Pankhurst held strong pacifist and anti-war beliefs as a result of witnessing Zeppelin raids on London during World War I. In 1932, she expressed opposition to England's bombing of Burma and India, and in 1935 was vocal against Mussolini's aerial attacks on Ethiopia. One of the inscriptions on the memorial dedicates it to "those who in 1932 upheld the right to use bombing aeroplanes", an ironic reference to the participants of the 1932 World Disarmament Conference, who voted to maintain the right to use aerial bombing in warfare. In the words of the sculptor, "Those who had preserved bombing were politically and morally dead, and this was their gravestone".
The memorial was unveiled on 20 October 1935 by R. P. Zaphiro, secretary of the Imperial Ethiopian Legation.
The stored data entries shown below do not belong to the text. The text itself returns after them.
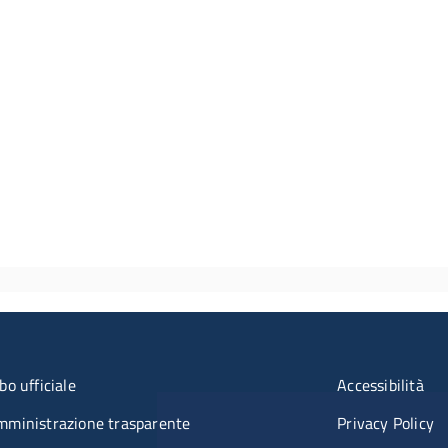
u organizzazione
Menù rifer
bo ufficiale
Accessibilità
mministrazione trasparente
Privacy Policy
Also present were socialist friends of Pankhurst's, such as James Ranger. On its first night in place, the memorial was vandalised and it was later stolen; a replacement was built by Benfield and unveiled on 4 July 1936. The second unveiling was attended by representatives of Germany, France, Hungary, Austria and British Guyana, as well as Ethiopia.
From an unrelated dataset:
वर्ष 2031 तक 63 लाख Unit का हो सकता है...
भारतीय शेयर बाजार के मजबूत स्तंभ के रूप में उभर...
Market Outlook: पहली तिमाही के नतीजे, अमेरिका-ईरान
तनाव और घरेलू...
In 1979, the memorial was given a Grade II heritage listing in recognition of its special historic interest, under the name "Anti-Abyssinian War Memorial"; the record was corrected at the time of the restoration in 2014.
In the 1980s, the memorial became a focus for anti-nuclear activists and an annual Peace Picnic was held there. In 1985, for the memorial's 50th anniversary, local resident Sylvia Ayling organised a street march and re-enactment of the unveiling, this time by peace activist Maggie Freake.